Supplied data
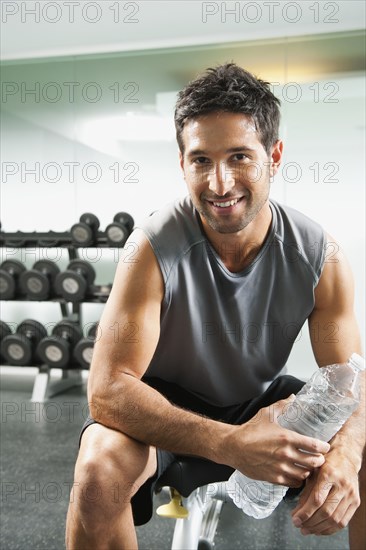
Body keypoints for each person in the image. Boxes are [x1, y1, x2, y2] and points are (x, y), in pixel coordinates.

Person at [65, 63, 365, 549]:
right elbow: (108, 392)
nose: (220, 184)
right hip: (162, 402)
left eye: (240, 157)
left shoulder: (320, 257)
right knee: (99, 470)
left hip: (257, 399)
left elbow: (350, 381)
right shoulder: (151, 249)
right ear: (182, 163)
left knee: (362, 447)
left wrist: (347, 453)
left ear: (275, 156)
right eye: (201, 160)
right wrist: (230, 443)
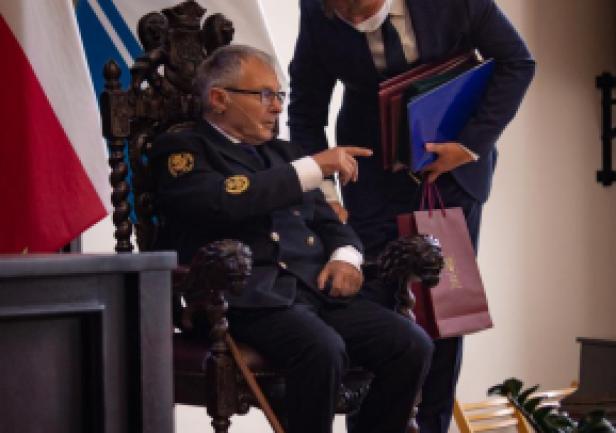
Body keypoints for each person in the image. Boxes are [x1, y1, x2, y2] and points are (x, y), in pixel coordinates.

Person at [151, 44, 434, 433]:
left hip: (314, 291)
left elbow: (330, 222)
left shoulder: (285, 154)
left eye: (280, 96)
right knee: (322, 349)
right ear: (219, 99)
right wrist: (313, 166)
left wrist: (346, 257)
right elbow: (224, 202)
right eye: (265, 95)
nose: (277, 107)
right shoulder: (183, 150)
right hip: (242, 300)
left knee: (410, 343)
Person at [287, 1, 536, 432]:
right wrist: (324, 192)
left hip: (450, 174)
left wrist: (470, 144)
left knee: (442, 310)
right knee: (369, 307)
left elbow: (518, 63)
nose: (350, 17)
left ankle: (434, 424)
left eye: (358, 6)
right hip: (370, 181)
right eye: (339, 10)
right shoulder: (318, 8)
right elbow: (305, 111)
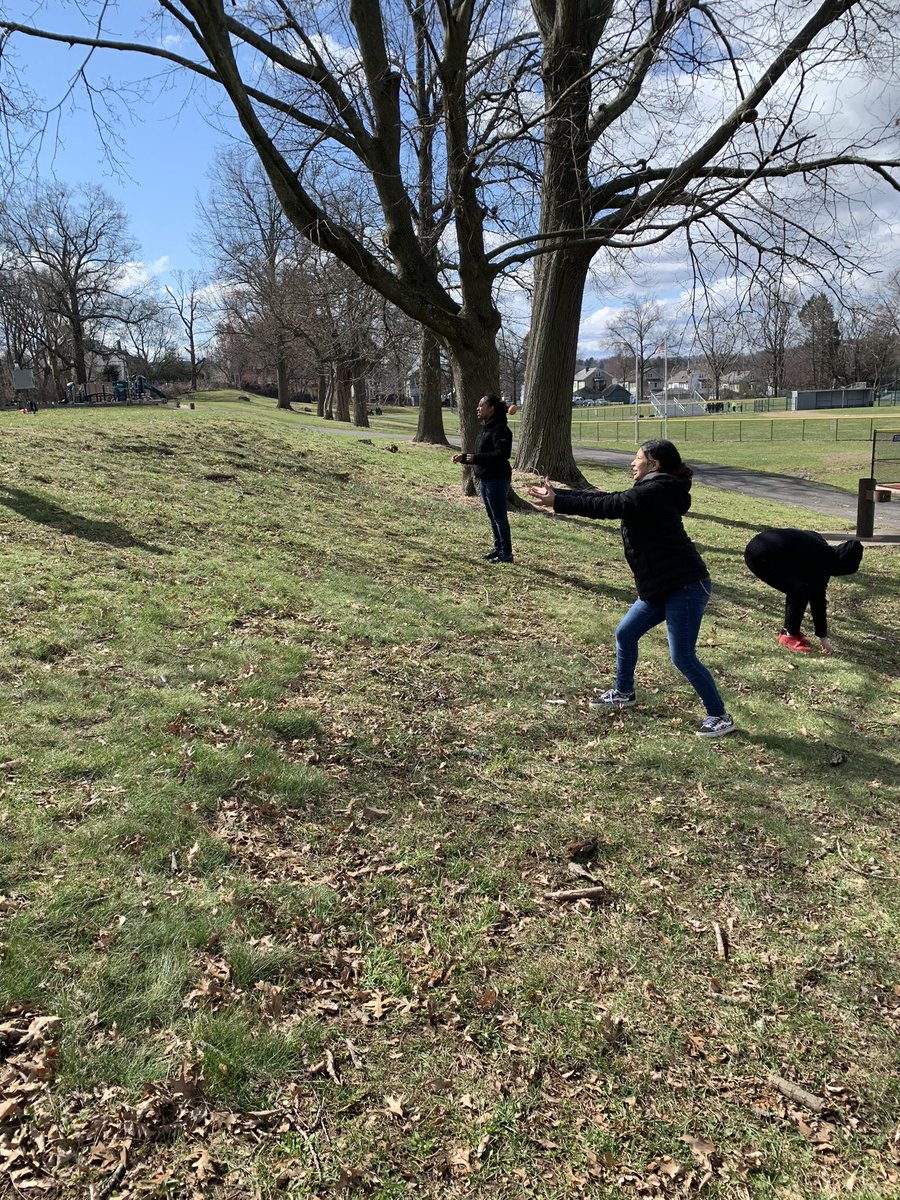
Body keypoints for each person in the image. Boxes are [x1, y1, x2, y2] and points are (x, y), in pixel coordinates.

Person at [528, 438, 734, 738]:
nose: (632, 462)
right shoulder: (654, 489)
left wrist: (558, 502)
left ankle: (720, 715)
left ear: (654, 464)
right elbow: (611, 498)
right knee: (625, 633)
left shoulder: (654, 491)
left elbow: (609, 506)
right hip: (661, 584)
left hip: (685, 586)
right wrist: (559, 495)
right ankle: (624, 692)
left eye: (637, 458)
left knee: (682, 656)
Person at [743, 528, 863, 654]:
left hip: (761, 542)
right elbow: (818, 602)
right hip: (759, 556)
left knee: (798, 588)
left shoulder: (821, 544)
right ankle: (789, 636)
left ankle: (788, 630)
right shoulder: (821, 563)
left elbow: (804, 539)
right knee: (799, 592)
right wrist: (823, 639)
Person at [452, 394, 514, 563]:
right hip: (485, 479)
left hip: (497, 479)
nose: (478, 409)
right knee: (492, 516)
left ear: (491, 408)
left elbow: (502, 454)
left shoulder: (501, 430)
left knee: (500, 517)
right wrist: (464, 458)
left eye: (481, 405)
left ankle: (507, 554)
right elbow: (480, 454)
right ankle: (498, 549)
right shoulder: (486, 428)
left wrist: (476, 458)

Your goal
Please write out, exactly as they appear, the lines from the line containing "left hip: (497, 479)" through the last line of the records above, both included.

Answer box
left hip: (497, 479)
nose: (478, 409)
right knee: (492, 516)
left ear: (491, 408)
left elbow: (502, 454)
left shoulder: (501, 430)
left knee: (500, 517)
right wrist: (464, 458)
left eye: (481, 405)
left ankle: (507, 554)
right elbow: (480, 454)
right ankle: (498, 549)
right shoulder: (486, 428)
left wrist: (476, 458)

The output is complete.